The CDC characterizes ADHD as a disorder that leaves people with fidgety, impulsive behaviors that make it difficult for children to pay attention. Parents and teachers find it difficult to manage children with ADHD since they are more likely to daydream, forget or misplace things, and make careless mistakes, according to the CDC.

In the study released last week, by the Journal of Pediatrics, the data revealed that while more than fifty percent of preschoolers with ADHD were treated with behavioral therapy alone, a large percentage of preschoolers, 46.6 percent, were being treated with a combination of behavioral therapy and medication or medication alone.

“There may be many reasons why only one in two preschoolers with ADHD were receiving behavior therapy for ADHD in 2009-10,” Dr. Susanna Visser, the lead author of the study, told Al Arabiya News.

“First, the guidelines had not yet been released and physicians may not have known that behavior therapy is an effective treatment for ADHD and that it is safer than medication for these young children. Second, there may be too few behavioral therapists, including psychologists, who are trained and available to treat young children with ADHD or physicians may not know to what kind of services they should refer,” she added.

Trends in ADHD treatment

The data analyzed in the study was collected two years before the American Academy of Pediatrics (AAP) released guidelines detailing ADHD treatment for specific age groups, and allowed researchers to analyze the trends in ADHD treatment.

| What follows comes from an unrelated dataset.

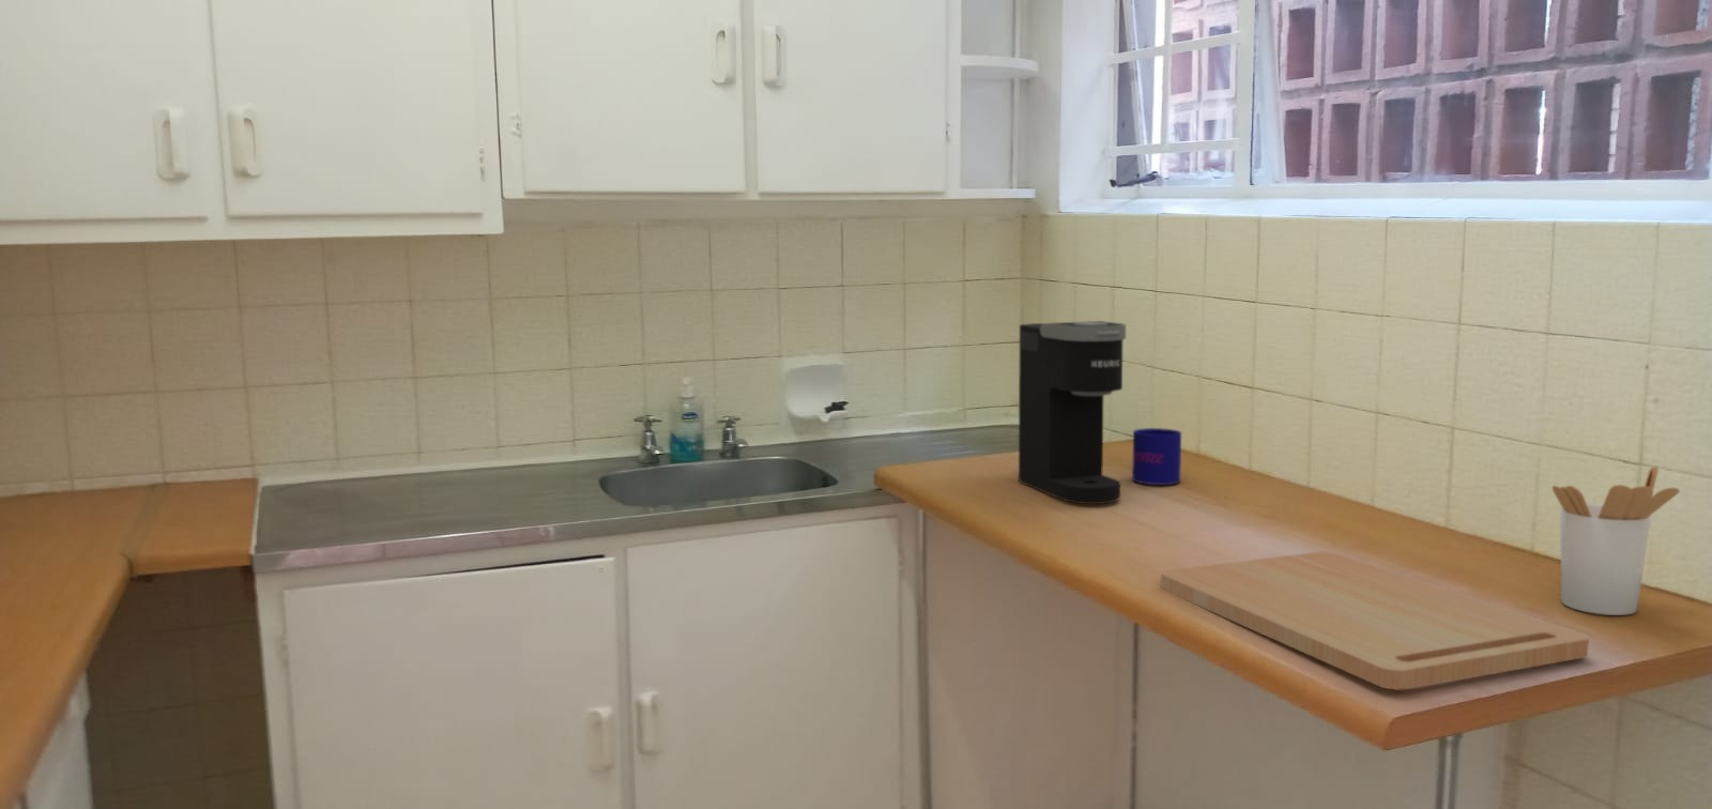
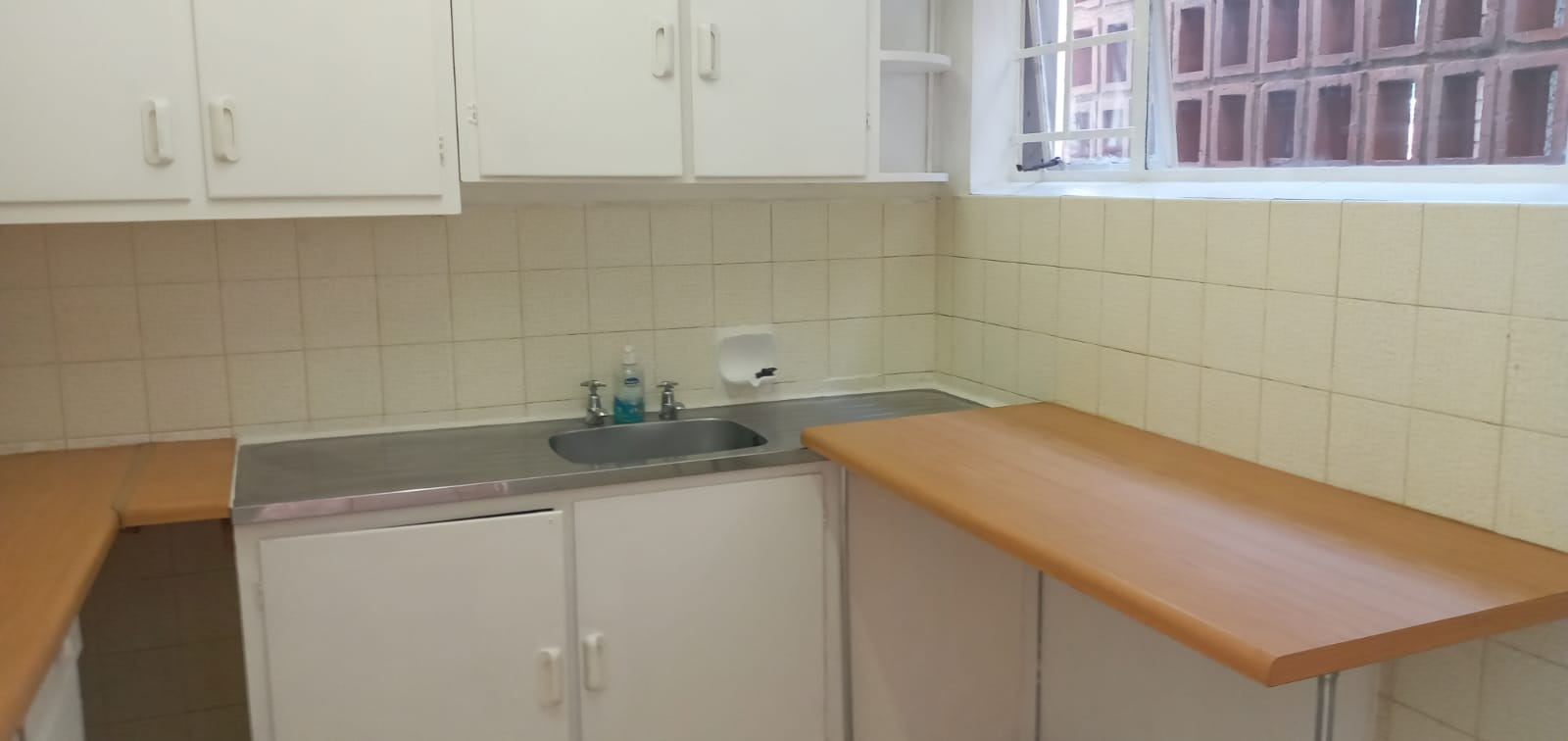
- mug [1131,427,1182,486]
- coffee maker [1018,320,1127,505]
- cutting board [1160,551,1590,690]
- utensil holder [1552,464,1681,617]
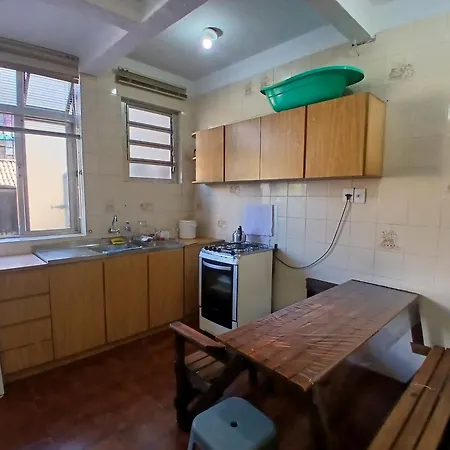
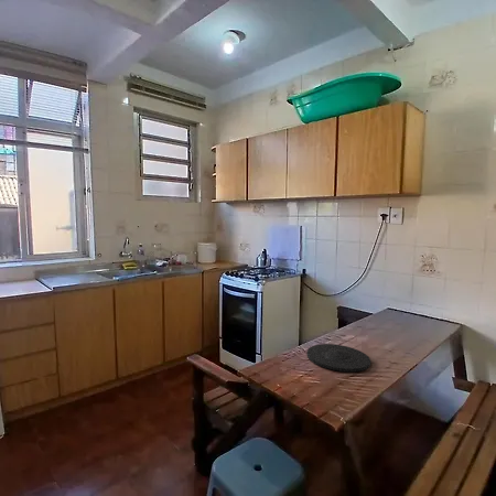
+ plate [306,343,371,373]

“The goal [of the study] was to describe ADHD treatment in the years just before the release of the 2011 diagnosis and treatment guidelines, so that we could compare ADHD treatment to recommended treatment as described in the guidelines, over time,” said Dr. Susanna Visser, the lead author of the report. “We think this information is important for health care providers so that they can gain a greater understanding of the patterns of treatment for ADHD and what more may need to be done to improve the quality of care for children with ADHD,” Visser said.

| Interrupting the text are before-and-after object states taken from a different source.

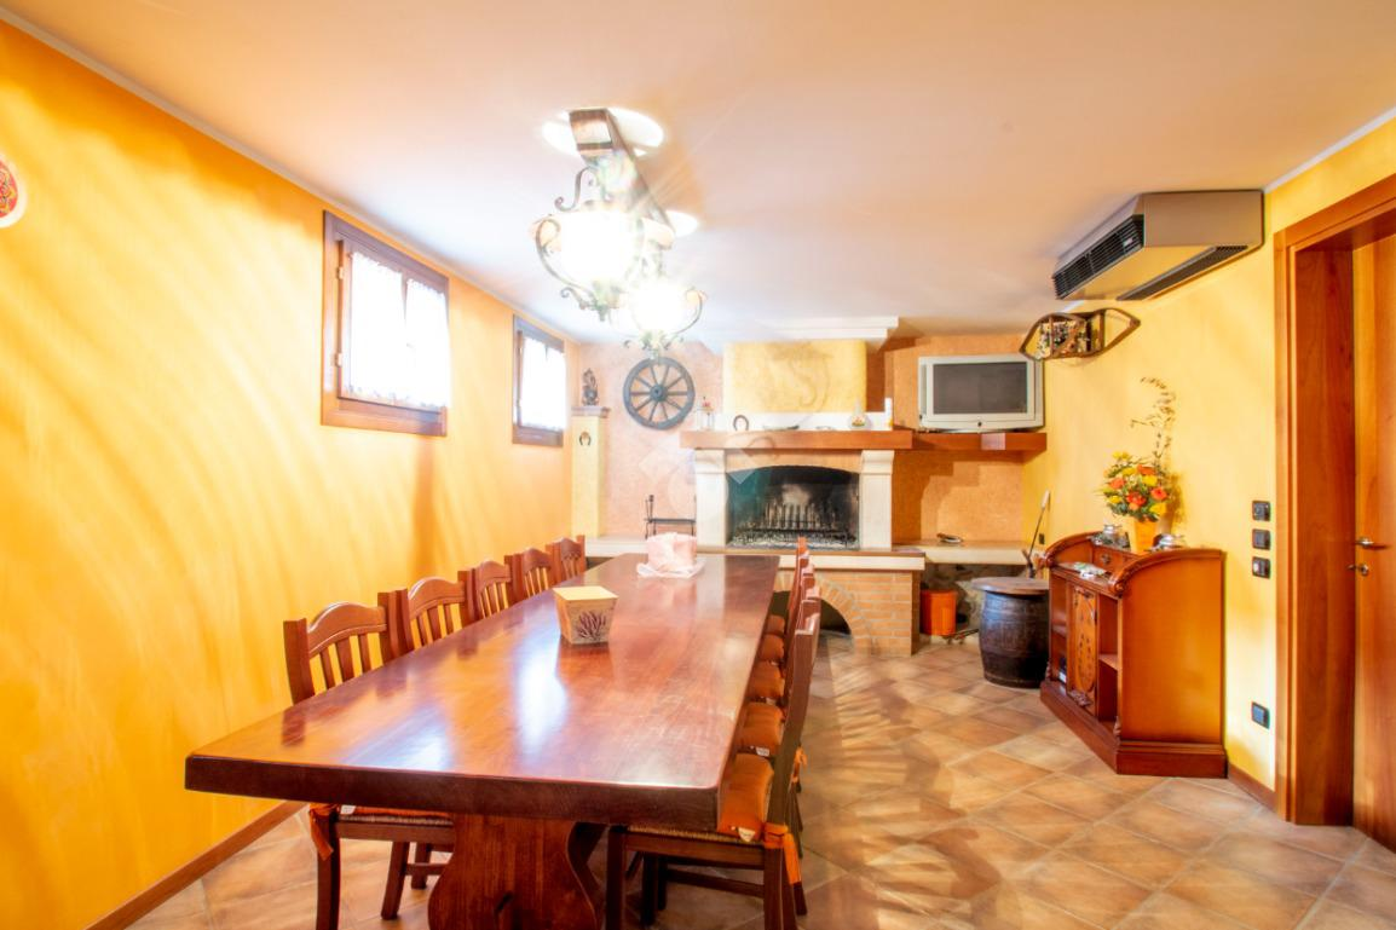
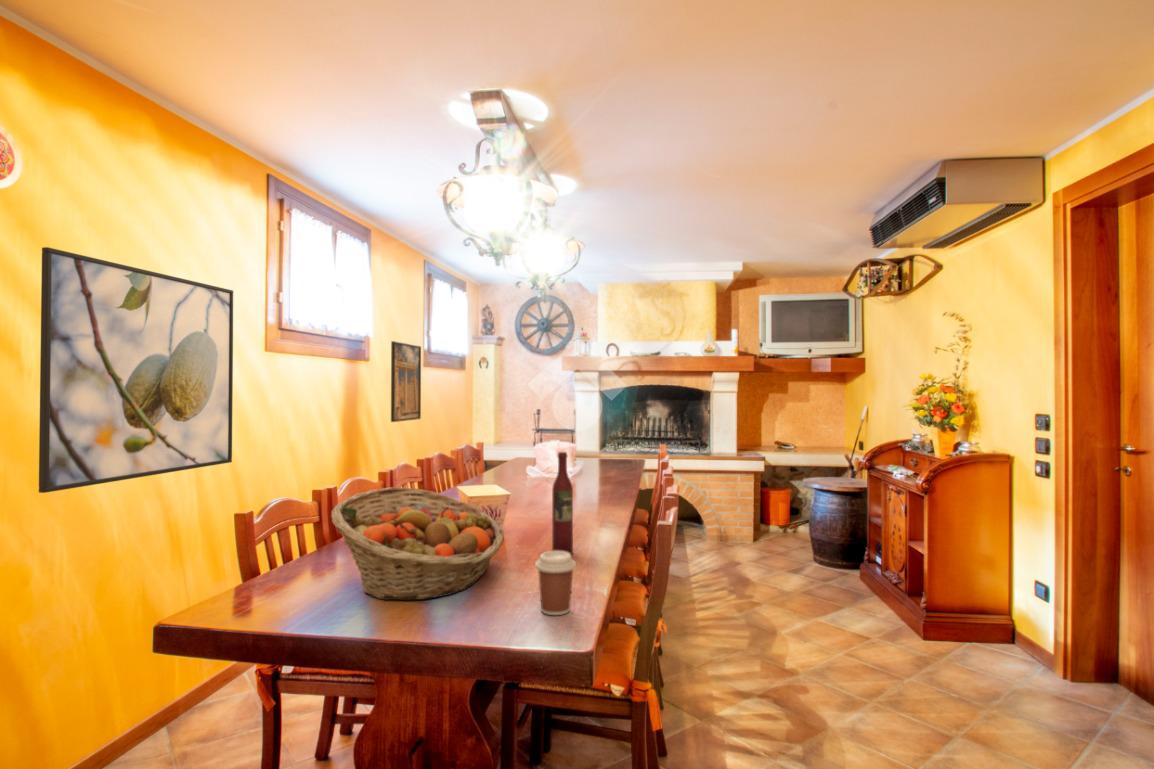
+ coffee cup [534,550,577,616]
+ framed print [38,246,235,494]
+ wine bottle [551,451,574,555]
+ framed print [390,340,422,423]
+ fruit basket [330,486,505,602]
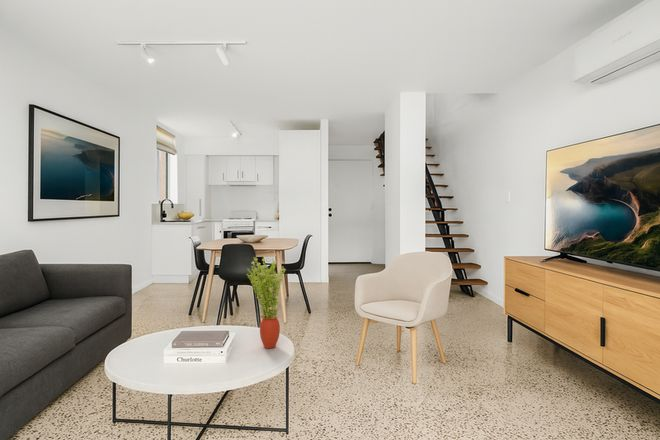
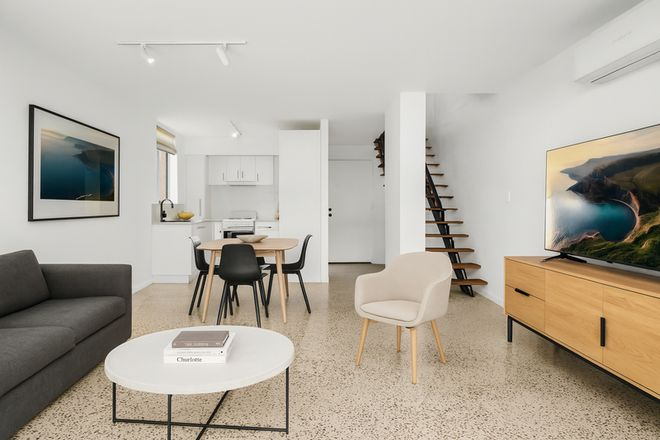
- potted plant [245,255,287,349]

The new data in the study stands in stark contrast to the medical recommendations outlined by the American Academy of Pediatrics (AAP), which states that behavioral therapy should be the first-line of treatment for preschoolers with ADHD.

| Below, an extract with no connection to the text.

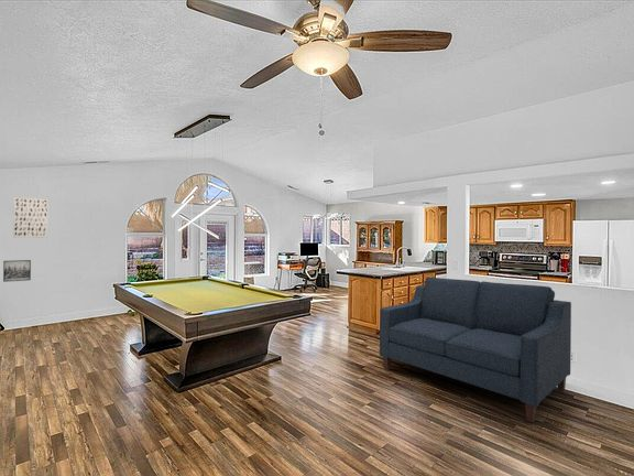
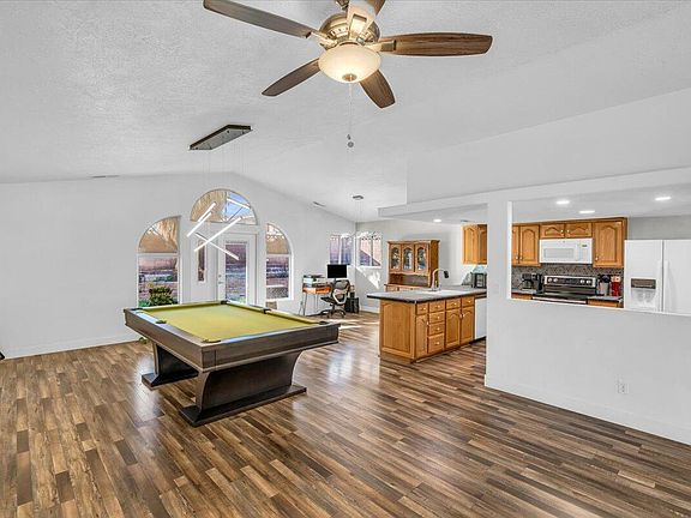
- wall art [2,259,32,283]
- sofa [379,275,572,423]
- wall art [12,196,50,239]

“Healthcare professionals are cautious about prescribing psychotropic educations for young children for two main reasons, Dr. Mark Wolraich, a pediatrician from the University of Oklahoma Health Sciences Center who was involved in the study, told Al Arabiya News. “It is more difficult to make clear diagnoses in young children and there are too few scientific studies to establish their efficacy and safety on that age group,” he added.

Treating ADHD

In response to the study, the CDC emphasized the importance of following the 2011 ADHD clinical practice guidelines published by the AAP in a press release issued last Wednesday. Children under the age of six should be treated with behavioral therapy first, before contemplating the necessity of medication while children aged six-17 should be treated with a combination of behavioral therapy and medication.

Behavioral therapy requires the involvement of not only the child, but also parents and teachers as well. According to the AAP guidelines, behavioral therapy encompasses a wide-range of programs that are focused on shaping a child’s behavior through changes in their physical and social environment. There are currently public and private trainings aimed at providing parents and teachers with specific techniques that help to improve children’s behavior in either the home or class-room setting.

“The behavior therapy that has the strongest evidence for preschoolers with ADHD is parent training, which helps parents develop a positive parent-child relationship and learn how to discipline their child in a consistent and age-appropriate way, said Dr. Visser.

“Behavior therapy may also help the child understand how to manage their problematic behaviors and reward them for good behavior through reward systems, like token strategies,” she added.